[Opening Data for this exercise section]

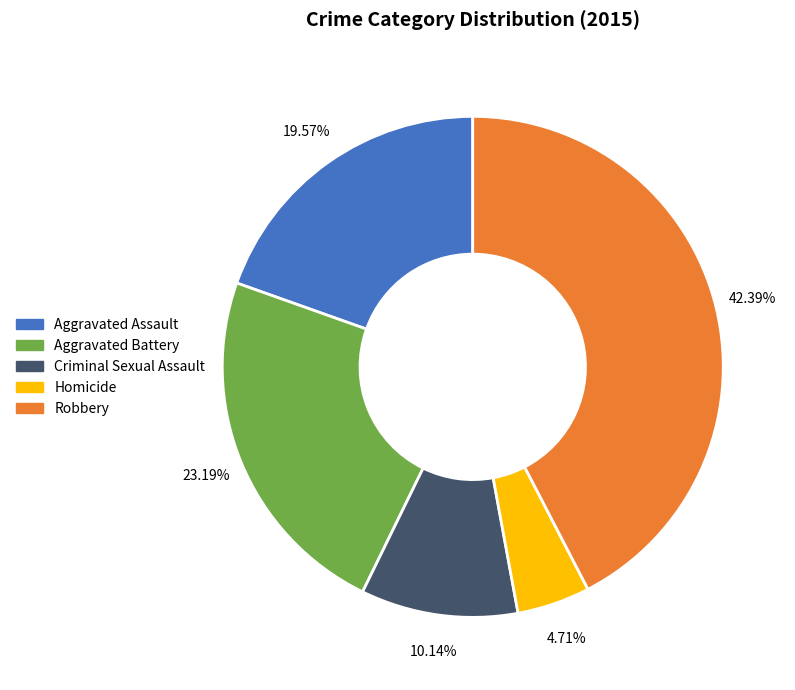

Count the number of slices in the pie.

5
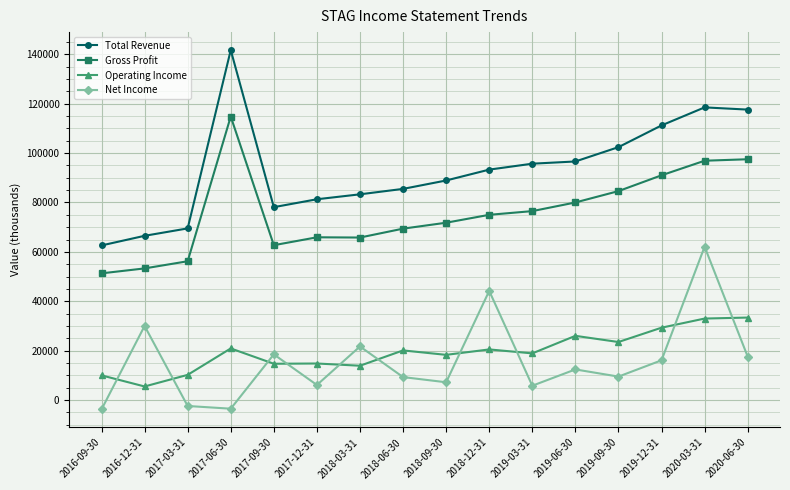

What is the maximum value shown in the chart?

141700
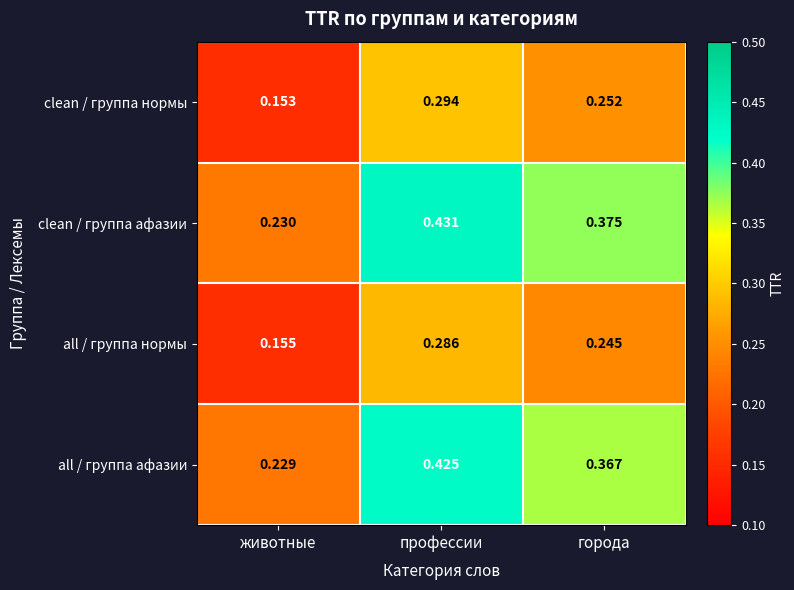

Count the number of data series in this chart.

4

[Closing Data for this exercise section]

→ **Task statement**
Write out the rows above word for word, leaving out the pictures.

→ **Task response**
Count the number of slices in the pie.

5

What is the maximum value shown in the chart?

141700

Count the number of data series in this chart.

4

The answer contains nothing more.